§ **What is expected**: Render this sentence from the passage on the prudent man and good faith in Spanish: "Good faith contemplates an honest effort to ascertain the facts upon which the exercise of power rests."

━━ Document extract

Who is a Prudent Man / what
are the attributes of a prudent Man: A prudent man is a wise man, may not be a
genius. A prudent man is not in a hurry. He is not influence by his emotions
and act after weighing the occasion. He deliberates. He pauses. He rethinks and
willing to learn. He agonizes. He is willing to see the point of view, which
was never in his mind. He may not be learned but has robust common sense and
has basic instinct that moves man and woman. The said definition of prudent man
calls upon the judge to become realistic and practical.
The test
of good faith is, doing of an act showing that ordinary prudence has been
exercised according to the standards of a reasonable person. Good faith
contemplates an honest effort to ascertain the facts upon which the exercise of
power rests. A lack of diligence, which an honest man of ordinary prudence is
accustomed to exercise, is, in law, a want of good faith.

━━━━
━━ Data supplied

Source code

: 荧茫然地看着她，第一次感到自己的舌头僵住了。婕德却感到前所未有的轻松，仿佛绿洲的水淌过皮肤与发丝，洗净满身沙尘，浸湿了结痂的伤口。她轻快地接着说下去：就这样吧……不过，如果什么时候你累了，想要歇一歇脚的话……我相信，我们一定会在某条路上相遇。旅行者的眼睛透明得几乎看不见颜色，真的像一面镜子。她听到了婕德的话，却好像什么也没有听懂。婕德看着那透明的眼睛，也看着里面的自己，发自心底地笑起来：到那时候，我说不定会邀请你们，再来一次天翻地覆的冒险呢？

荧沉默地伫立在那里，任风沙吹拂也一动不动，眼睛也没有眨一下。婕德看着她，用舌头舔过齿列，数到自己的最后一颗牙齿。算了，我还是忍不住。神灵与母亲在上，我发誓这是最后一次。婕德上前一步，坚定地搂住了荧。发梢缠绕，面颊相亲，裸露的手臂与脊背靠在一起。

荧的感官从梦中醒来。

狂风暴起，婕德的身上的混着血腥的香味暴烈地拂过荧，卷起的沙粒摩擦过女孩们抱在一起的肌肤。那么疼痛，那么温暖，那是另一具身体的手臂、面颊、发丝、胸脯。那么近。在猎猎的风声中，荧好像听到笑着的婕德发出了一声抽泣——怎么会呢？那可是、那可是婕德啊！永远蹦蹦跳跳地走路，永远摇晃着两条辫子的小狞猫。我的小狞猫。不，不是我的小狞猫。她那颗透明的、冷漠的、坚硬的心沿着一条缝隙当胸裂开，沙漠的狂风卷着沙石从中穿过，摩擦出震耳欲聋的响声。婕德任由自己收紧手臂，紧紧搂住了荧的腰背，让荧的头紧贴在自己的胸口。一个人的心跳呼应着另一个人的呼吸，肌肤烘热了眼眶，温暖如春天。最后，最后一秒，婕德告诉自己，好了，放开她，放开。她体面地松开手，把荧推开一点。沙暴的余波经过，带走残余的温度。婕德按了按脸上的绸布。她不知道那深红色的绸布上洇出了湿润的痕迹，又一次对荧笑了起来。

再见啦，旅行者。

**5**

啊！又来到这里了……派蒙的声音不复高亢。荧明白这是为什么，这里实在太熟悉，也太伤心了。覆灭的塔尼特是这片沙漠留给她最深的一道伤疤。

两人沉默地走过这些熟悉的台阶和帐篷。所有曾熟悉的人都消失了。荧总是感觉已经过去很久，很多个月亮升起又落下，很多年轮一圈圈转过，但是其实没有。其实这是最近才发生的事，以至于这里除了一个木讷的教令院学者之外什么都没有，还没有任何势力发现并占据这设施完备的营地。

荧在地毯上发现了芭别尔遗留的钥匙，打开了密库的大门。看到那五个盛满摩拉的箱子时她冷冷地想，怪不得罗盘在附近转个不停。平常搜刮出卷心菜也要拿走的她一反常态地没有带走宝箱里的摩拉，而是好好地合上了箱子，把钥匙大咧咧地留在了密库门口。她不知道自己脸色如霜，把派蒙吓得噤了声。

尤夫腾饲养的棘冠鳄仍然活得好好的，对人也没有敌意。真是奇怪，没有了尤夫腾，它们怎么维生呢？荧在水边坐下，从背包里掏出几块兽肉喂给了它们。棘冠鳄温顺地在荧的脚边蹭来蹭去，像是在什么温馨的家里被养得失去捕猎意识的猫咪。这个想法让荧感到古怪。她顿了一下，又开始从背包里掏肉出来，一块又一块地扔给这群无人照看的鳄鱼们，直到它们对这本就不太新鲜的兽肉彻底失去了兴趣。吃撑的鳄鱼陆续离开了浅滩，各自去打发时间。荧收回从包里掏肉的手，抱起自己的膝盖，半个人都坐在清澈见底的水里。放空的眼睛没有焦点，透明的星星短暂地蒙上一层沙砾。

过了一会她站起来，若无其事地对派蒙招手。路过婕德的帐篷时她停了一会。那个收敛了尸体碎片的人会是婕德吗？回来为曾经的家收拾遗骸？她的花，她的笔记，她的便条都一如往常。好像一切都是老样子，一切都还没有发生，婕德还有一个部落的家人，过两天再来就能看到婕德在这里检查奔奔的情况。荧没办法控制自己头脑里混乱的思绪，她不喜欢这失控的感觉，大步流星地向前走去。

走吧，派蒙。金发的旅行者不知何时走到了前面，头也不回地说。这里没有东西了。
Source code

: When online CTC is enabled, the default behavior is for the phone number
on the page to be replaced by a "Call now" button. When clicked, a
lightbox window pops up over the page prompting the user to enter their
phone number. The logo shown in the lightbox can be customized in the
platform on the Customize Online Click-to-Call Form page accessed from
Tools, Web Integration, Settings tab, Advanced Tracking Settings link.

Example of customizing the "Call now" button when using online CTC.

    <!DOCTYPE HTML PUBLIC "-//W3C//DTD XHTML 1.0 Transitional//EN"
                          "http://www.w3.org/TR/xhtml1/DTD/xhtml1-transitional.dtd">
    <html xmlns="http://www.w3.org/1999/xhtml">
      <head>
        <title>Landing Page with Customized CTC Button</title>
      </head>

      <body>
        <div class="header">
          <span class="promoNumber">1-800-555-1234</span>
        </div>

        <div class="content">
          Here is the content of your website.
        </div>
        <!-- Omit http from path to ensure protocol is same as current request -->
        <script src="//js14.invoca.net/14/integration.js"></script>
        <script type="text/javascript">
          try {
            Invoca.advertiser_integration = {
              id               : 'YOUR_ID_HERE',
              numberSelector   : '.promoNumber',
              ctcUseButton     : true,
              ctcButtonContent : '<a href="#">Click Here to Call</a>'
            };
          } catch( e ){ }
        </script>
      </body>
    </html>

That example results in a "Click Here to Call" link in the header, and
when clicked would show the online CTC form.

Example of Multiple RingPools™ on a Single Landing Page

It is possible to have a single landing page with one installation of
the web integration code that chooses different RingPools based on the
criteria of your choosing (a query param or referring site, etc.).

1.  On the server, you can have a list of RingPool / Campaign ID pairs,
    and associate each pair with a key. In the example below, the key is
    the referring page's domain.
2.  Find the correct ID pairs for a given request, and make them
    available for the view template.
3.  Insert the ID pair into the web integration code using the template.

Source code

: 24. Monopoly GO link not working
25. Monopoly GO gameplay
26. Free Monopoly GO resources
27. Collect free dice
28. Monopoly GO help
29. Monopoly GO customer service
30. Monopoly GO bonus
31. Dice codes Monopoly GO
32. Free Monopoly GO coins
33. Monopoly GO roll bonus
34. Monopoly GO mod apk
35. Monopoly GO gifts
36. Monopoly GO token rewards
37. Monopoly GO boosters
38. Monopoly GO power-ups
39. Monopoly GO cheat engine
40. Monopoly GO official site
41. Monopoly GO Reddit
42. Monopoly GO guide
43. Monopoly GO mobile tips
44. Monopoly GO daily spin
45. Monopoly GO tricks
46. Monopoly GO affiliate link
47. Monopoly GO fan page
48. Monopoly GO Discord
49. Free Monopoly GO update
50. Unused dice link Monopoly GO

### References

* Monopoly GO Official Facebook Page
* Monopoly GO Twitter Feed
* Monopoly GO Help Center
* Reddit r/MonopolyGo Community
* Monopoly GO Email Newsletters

━━━━

§ **Reply to the task**: La buena fe contempla un esfuerzo honesto por determinar los hechos en los que se basa el ejercicio del poder.